*YOUR OBJECTIVE*: When you restate the data, keep every word as it is and drop the images.
***
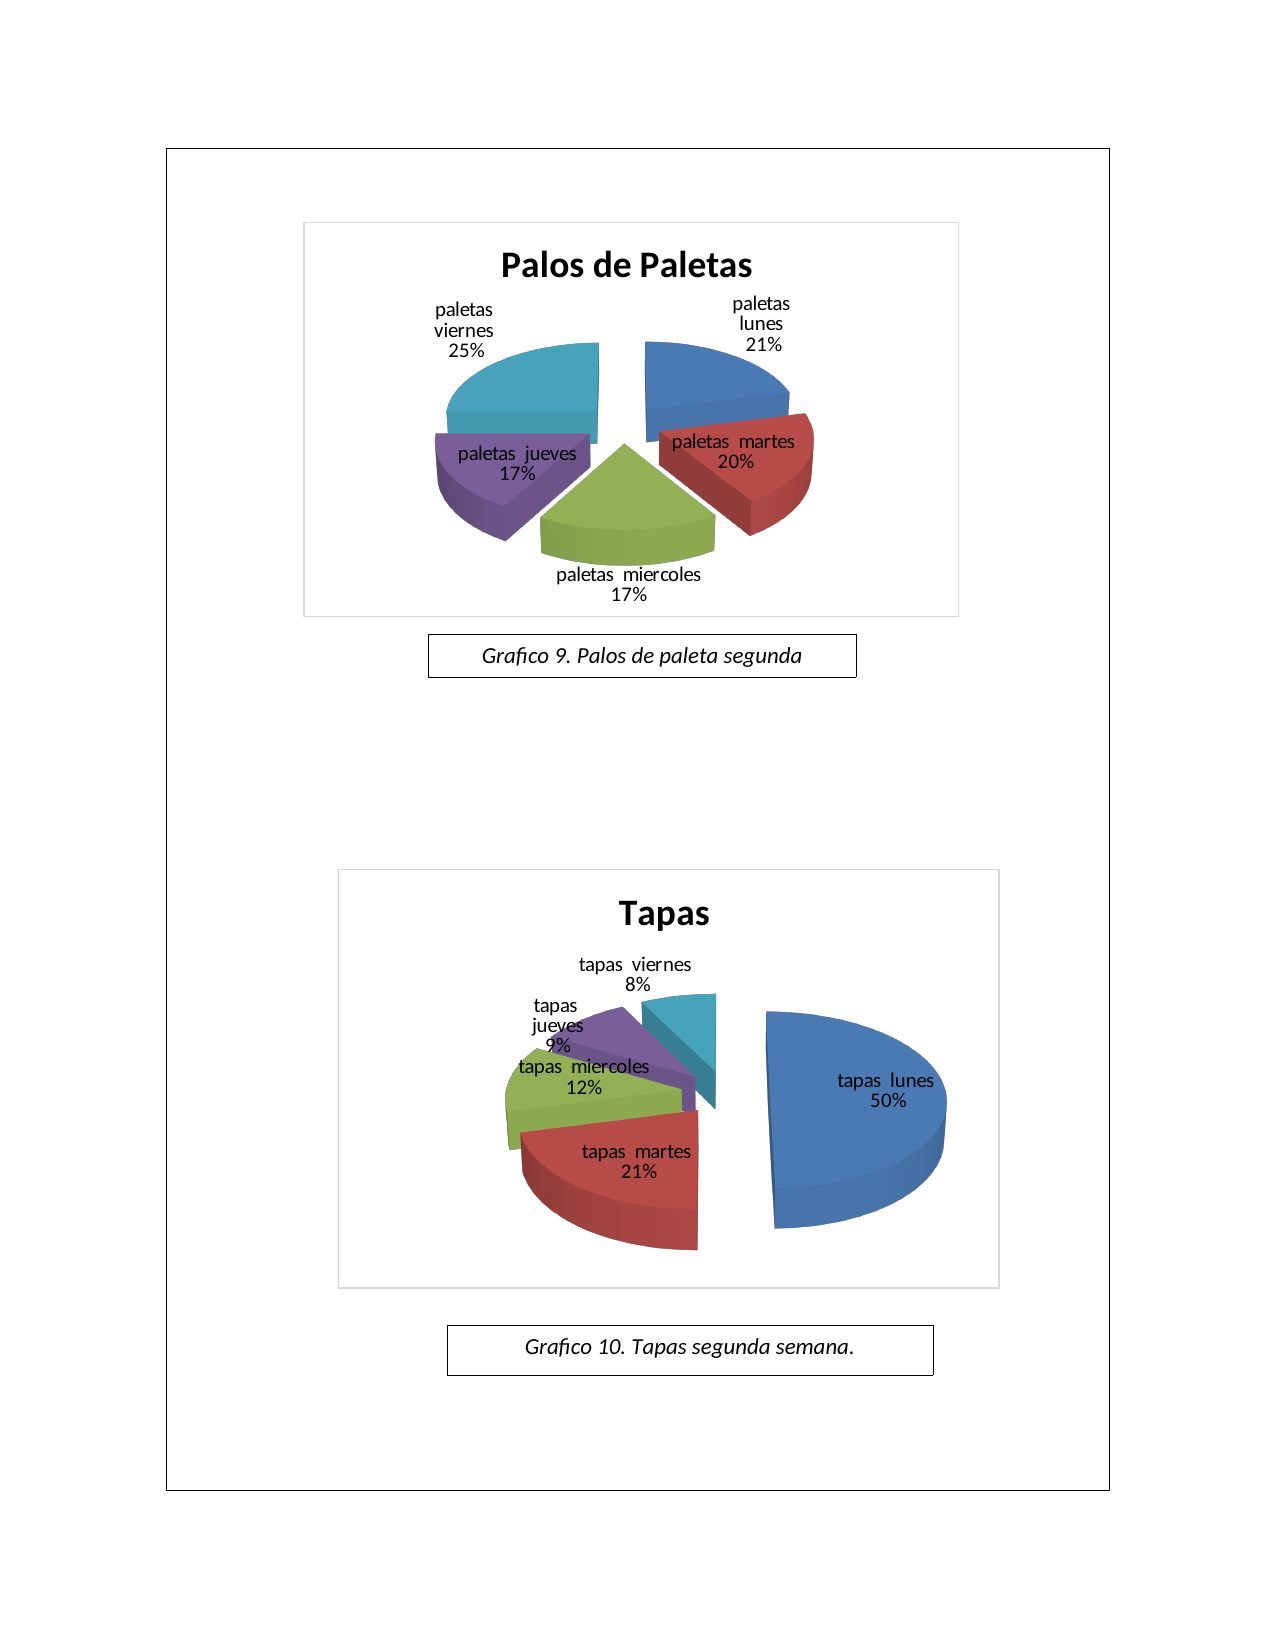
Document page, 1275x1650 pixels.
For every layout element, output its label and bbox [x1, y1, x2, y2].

table_header [167, 149, 1109, 1490]
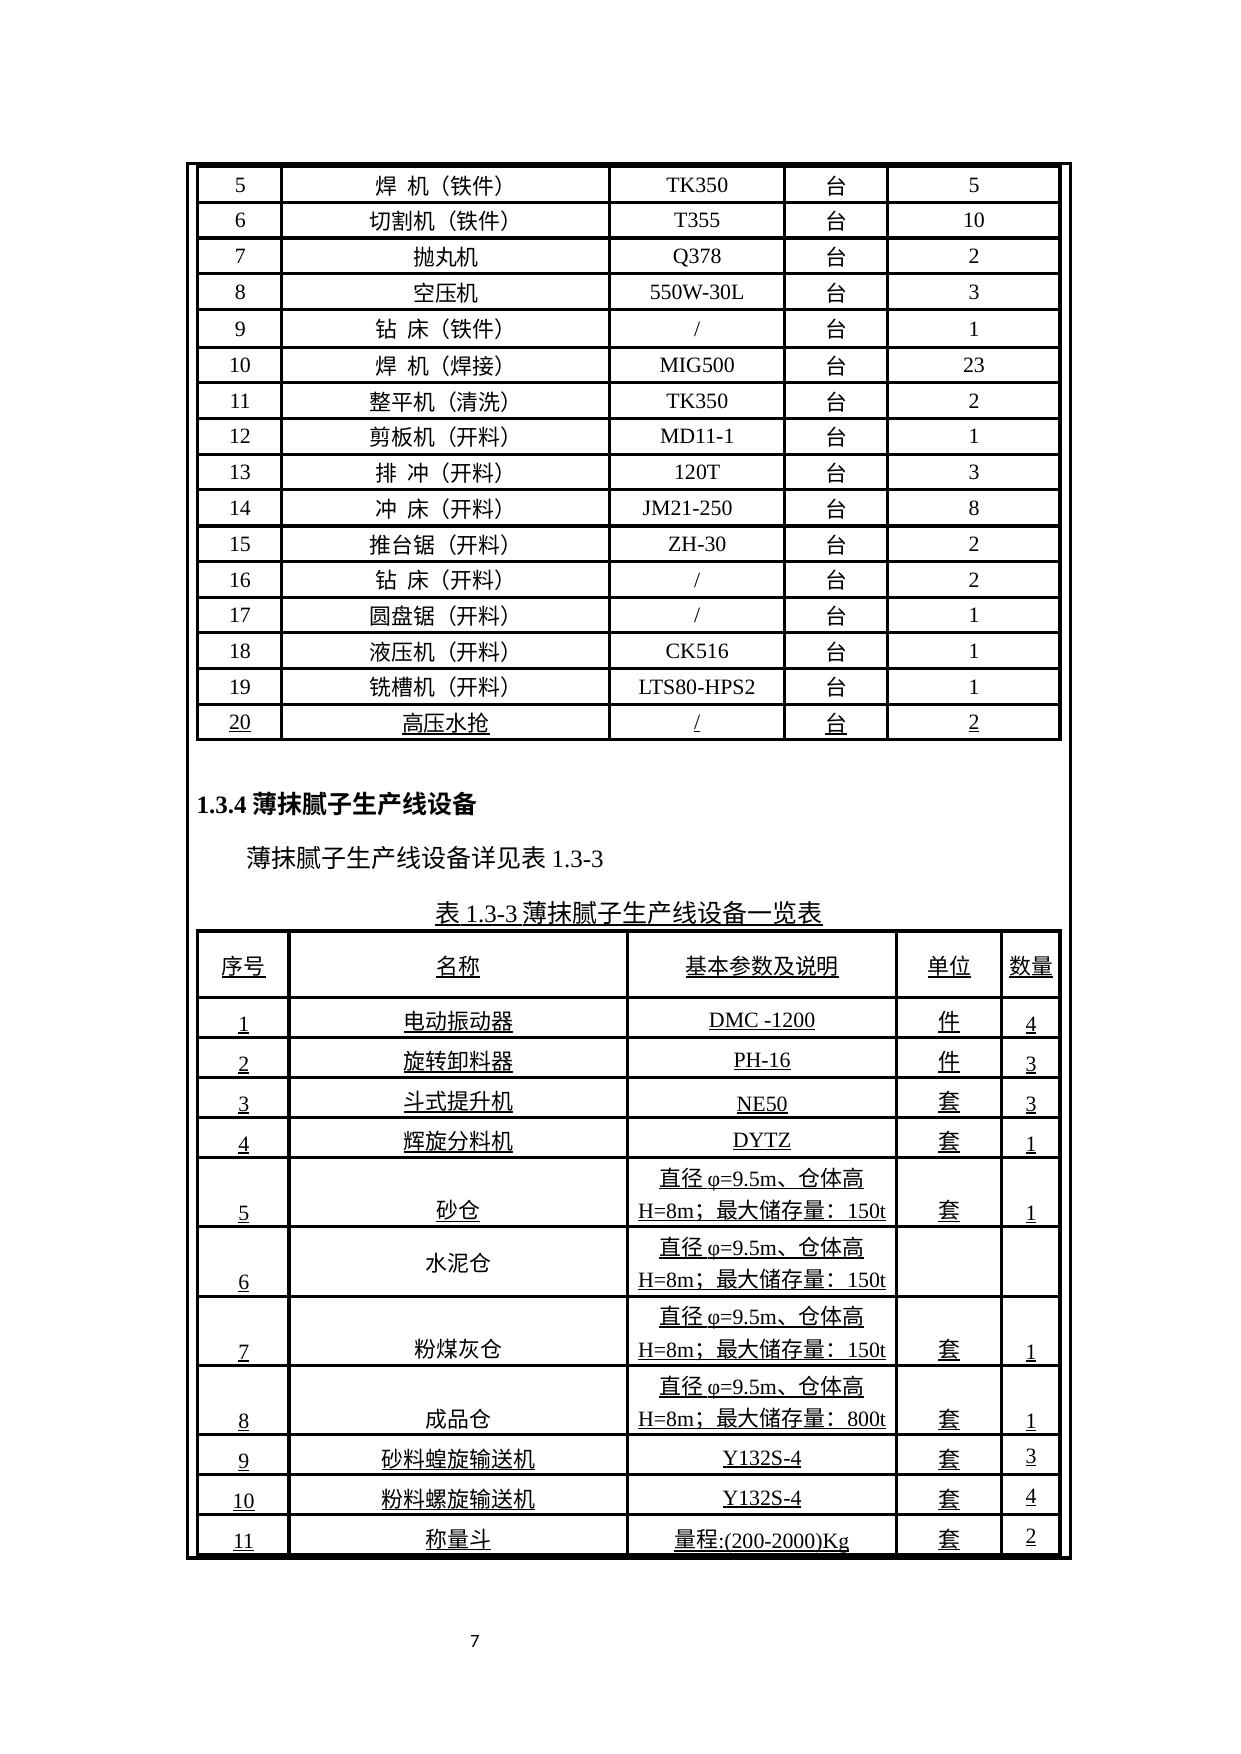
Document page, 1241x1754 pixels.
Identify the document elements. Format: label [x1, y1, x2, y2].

table_header [189, 165, 1069, 1556]
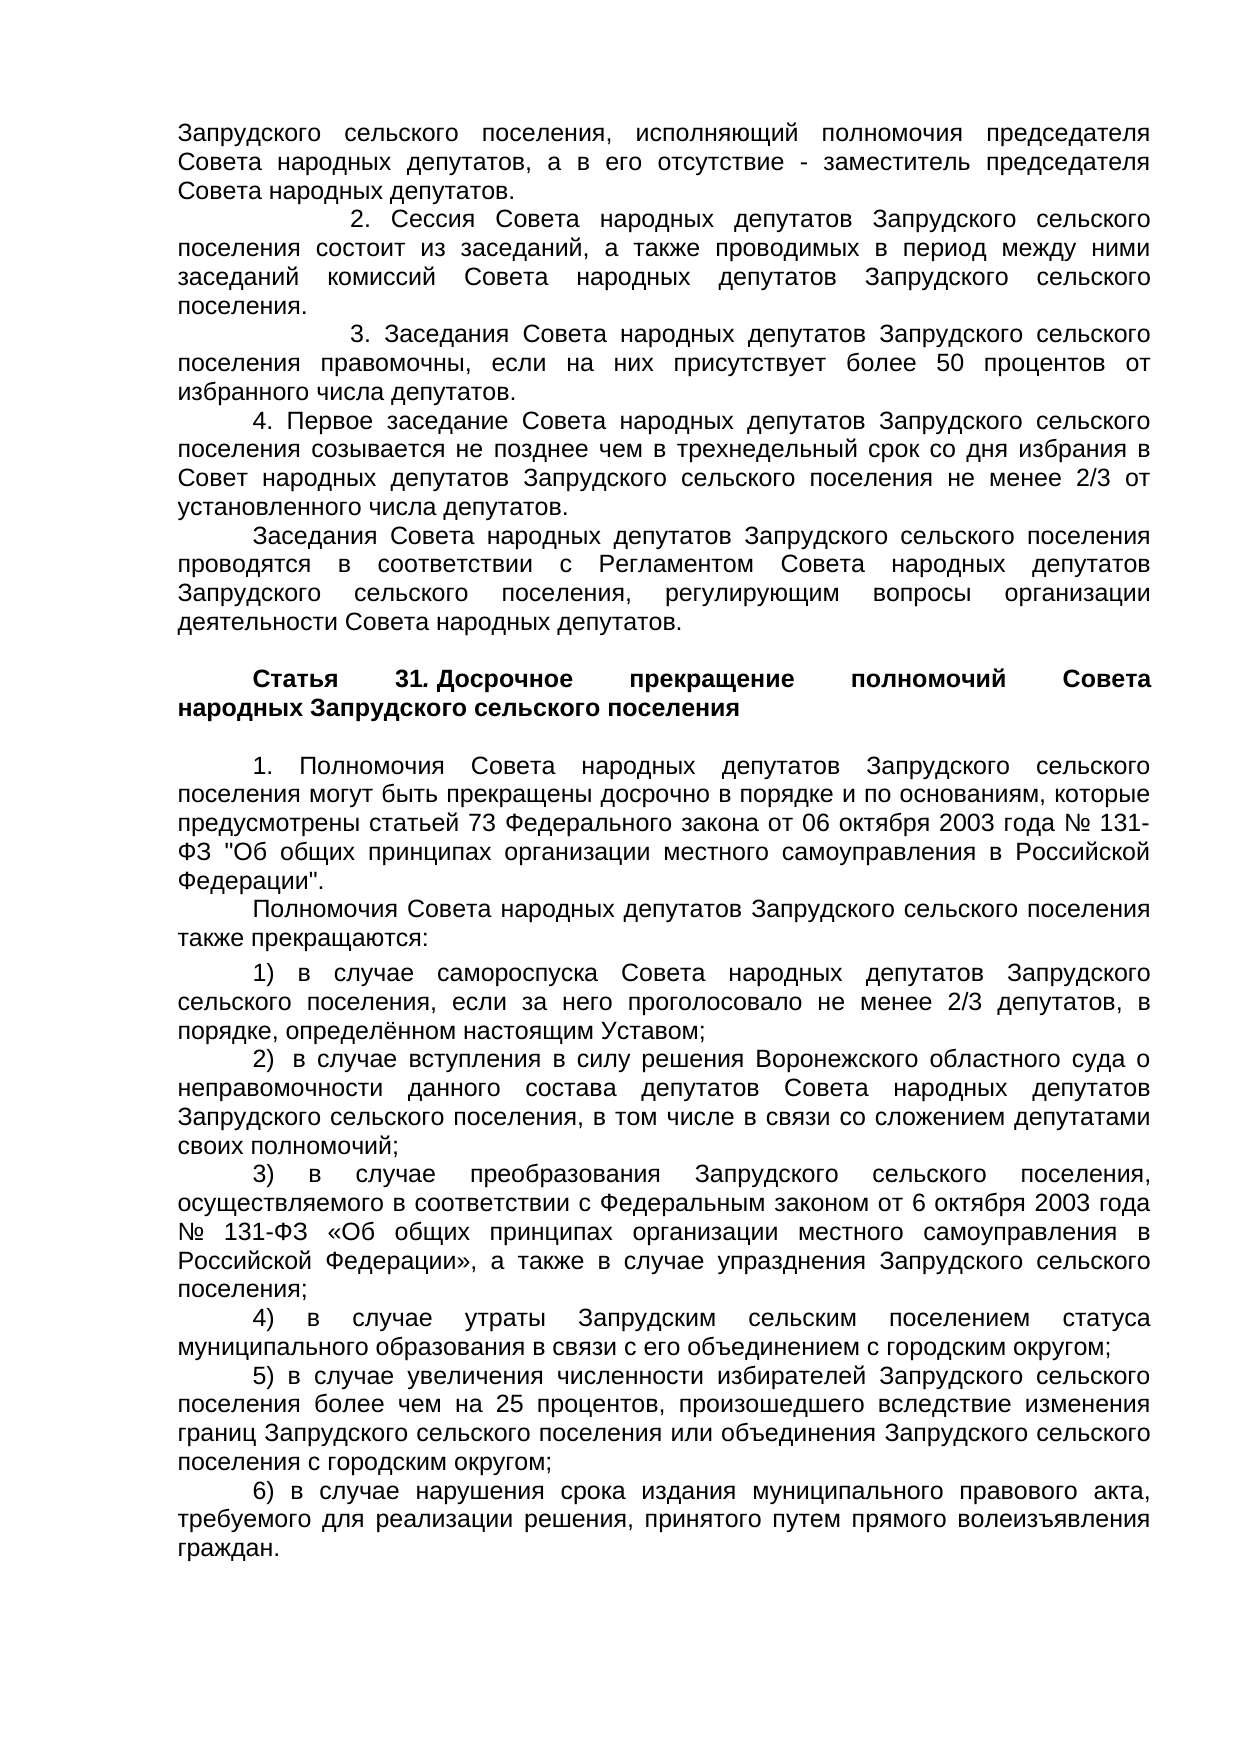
***
*OUTPUT OF THE EXERCISE*:
Document page, 1275x1650 pixels.
For every layout element, output its label and bbox [x1, y1, x2, y2].

table_header [167, 149, 1109, 1490]
Document page, 1241x1754 pixels.
Identify the document elements. Format: label [x1, y1, x2, y2].

table_header [189, 165, 1069, 1556]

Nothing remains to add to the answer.